Stored items
-- Opening Marker --
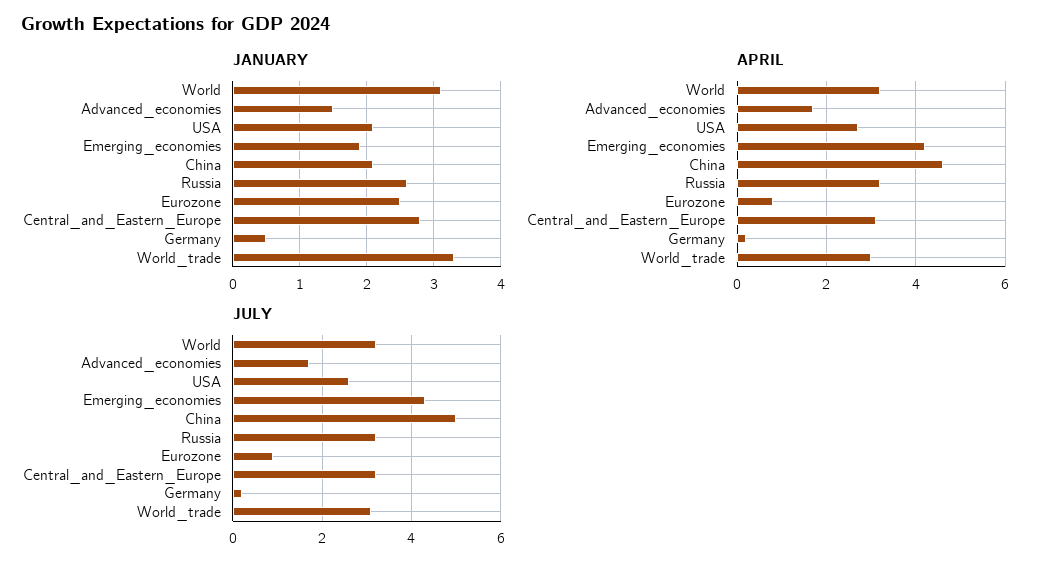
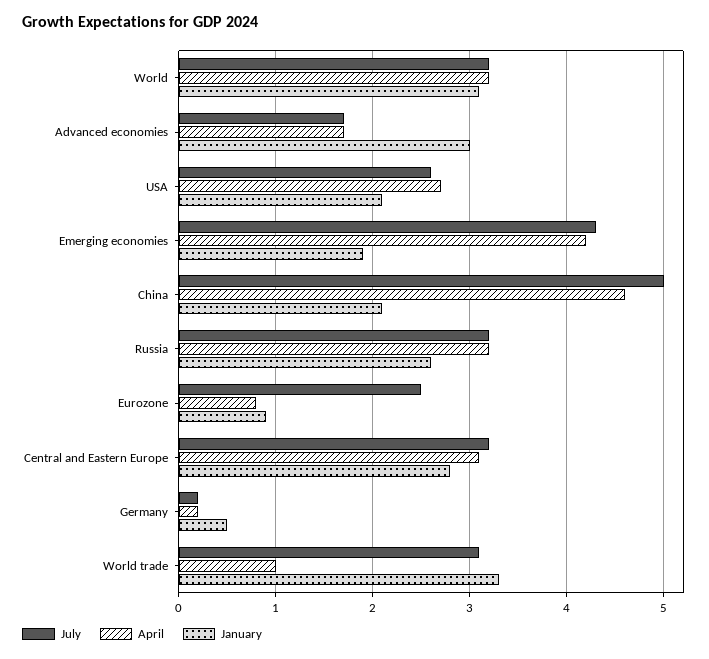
JANUARY, Advanced_economies: 1.5 -> 3
JANUARY, Eurozone: 2.5 -> 0.9
APRIL, World_trade: 3 -> 1
JULY, Eurozone: 1 -> 2.5

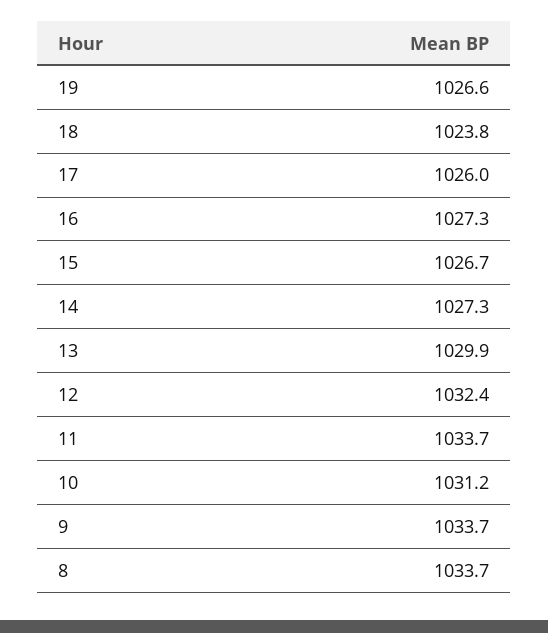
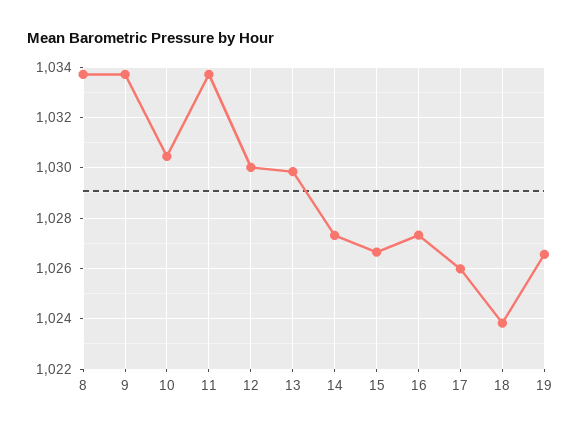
12: 1032.4 -> 1030
10: 1031.2 -> 1030.5

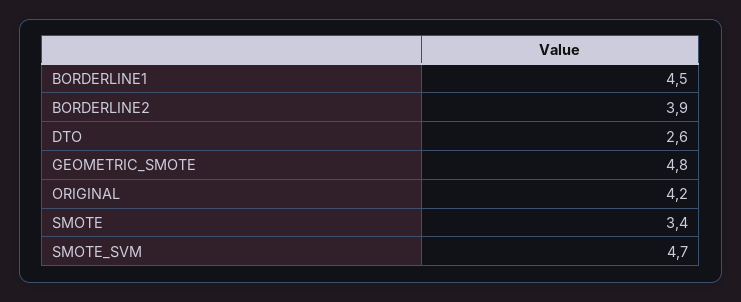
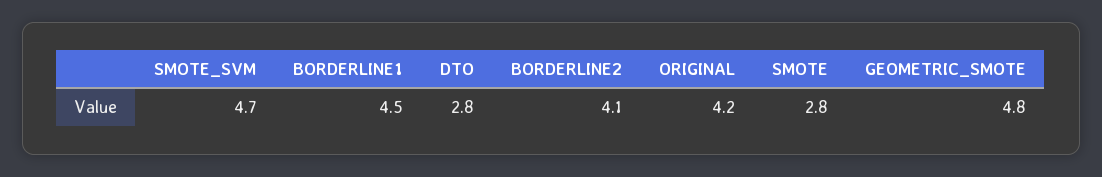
BORDERLINE2: 3.9 -> 4.1
DTO: 2.6 -> 2.8
SMOTE: 3.4 -> 2.8

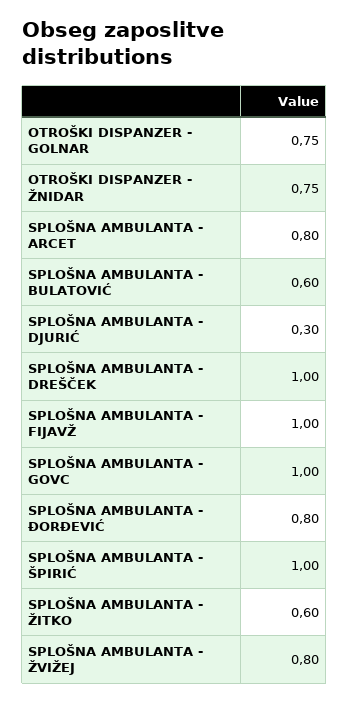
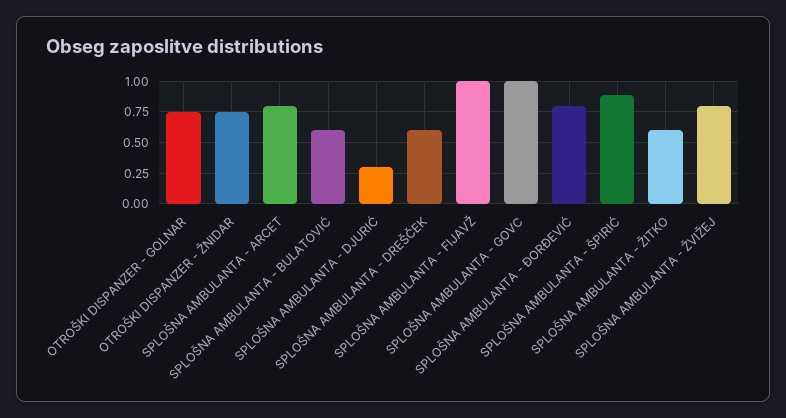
SPLOŠNA AMBULANTA - DREŠČEK: 1 -> 0.6
SPLOŠNA AMBULANTA - ŠPIRIĆ: 1 -> 0.9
-- Closing Marker --
PROBLEM DETAILS: Extract each line from the entries above that contains the string "AMBULANTA".

RESPONSE TO THE TASK:
SPLOŠNA AMBULANTA - DREŠČEK: 1 -> 0.6
SPLOŠNA AMBULANTA - ŠPIRIĆ: 1 -> 0.9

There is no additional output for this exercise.